They’ll Love Me When I’m Dead (Neville, 2018)

I watched this before the 38-minute featurette A Final Cut for Orson, which is where all the details about The Other Side of the Wind’s restoration work are included. I wouldn’t have minded one long and comprehensive documentary about the film’s history, from inception to release. Neville’s documentary felt incomplete without documenting the many legal snares that kept the film from being completed in the years after Welles’ death, and I suspect Beatrice Welles and Oja Kodar are somewhat culpable for this. As both are featured here as interview subjects, I wouldn’t be surprised if they made Neville and his team agree to ditch anything that would paint them in a negative light in exchange for their involvement—and, if you know a bit about the film’s history, there’s quite a lot out there that would certainly leave a bad impression. So, rather than detail these particular hurdles, the documentary makes a short, broad statement that the process wasn’t easy.
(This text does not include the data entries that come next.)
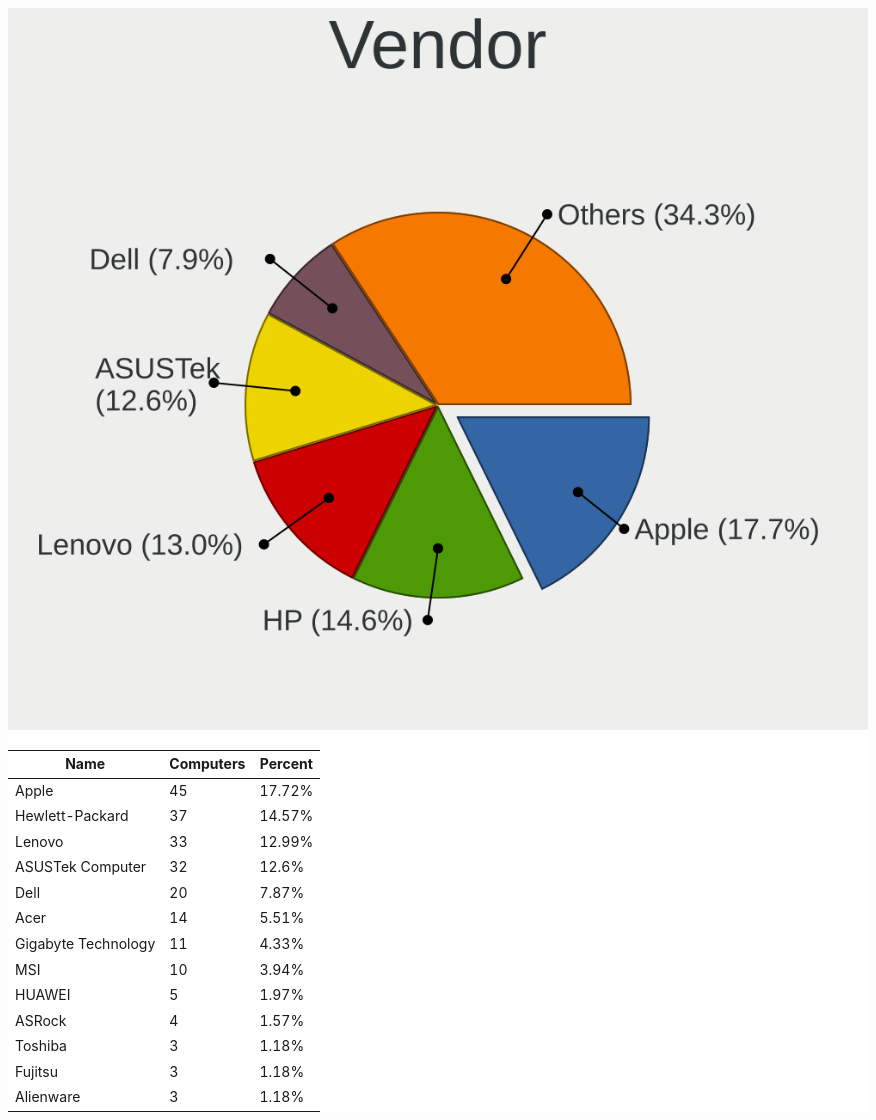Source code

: ![Vendor](./All/images/pie_chart/node_vendor.svg)


| Name                        | Computers | Percent |
|-----------------------------|-----------|---------|
| Apple                       | 45        | 17.72%  |
| Hewlett-Packard             | 37        | 14.57%  |
| Lenovo                      | 33        | 12.99%  |
| ASUSTek Computer            | 32        | 12.6%   |
| Dell                        | 20        | 7.87%   |
| Acer                        | 14        | 5.51%   |
| Gigabyte Technology         | 11        | 4.33%   |
| MSI                         | 10        | 3.94%   |
| HUAWEI                      | 5         | 1.97%   |
| ASRock                      | 4         | 1.57%   |
| Toshiba                     | 3         | 1.18%   |
| Fujitsu                     | 3         | 1.18%   |
| Alienware                   | 3         | 1.18%   |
Instead, Neville tries to shape this into something of a character study, probing the genius that was Orson Welles and trying to unpack all the contextual ephemera that explain why The Other Side of the Wind could not be finished in his lifetime. There are some generalizations into Welles’ filmography, and a lot of talking on his behalf (something that happens a lot in Neville’s other film from this year, Won’t You Be My Neighbor?). At times, it is too insistent for its own good, like when one of the talking heads sneers “bullshit” after a clip of Welles declaring that the film was not autobiographical. Some of the psychoanalyzing is also redundant, like trying to pair Welles’ go-to theme of betrayal with an unhappy childhood. All of it distracts from what this documentary should be about: the filming and fate of The Other Side of the Wind. If I need people to interpret Orson Welles for me, I can read the vast amounts of literature that already exists. Production footage of the film, and anecdotes from the surviving cast are much more difficult to access, and should have been prioritized.

What I do appreciate is the warmth of this piece. Something as simple as Rich Little doing a near-perfect imitation of John Huston, for instance, filled me with much joy, as did seeing all those clips of Welles at his most charismatic. That final clip of him laughing, and the anecdote of Huston choking up after seeing it, made me teary. It was also an honour to see Peter Bogdanovich speak so candidly about his friend and mentor. These are the kinds of moments I loved, and wanted more of.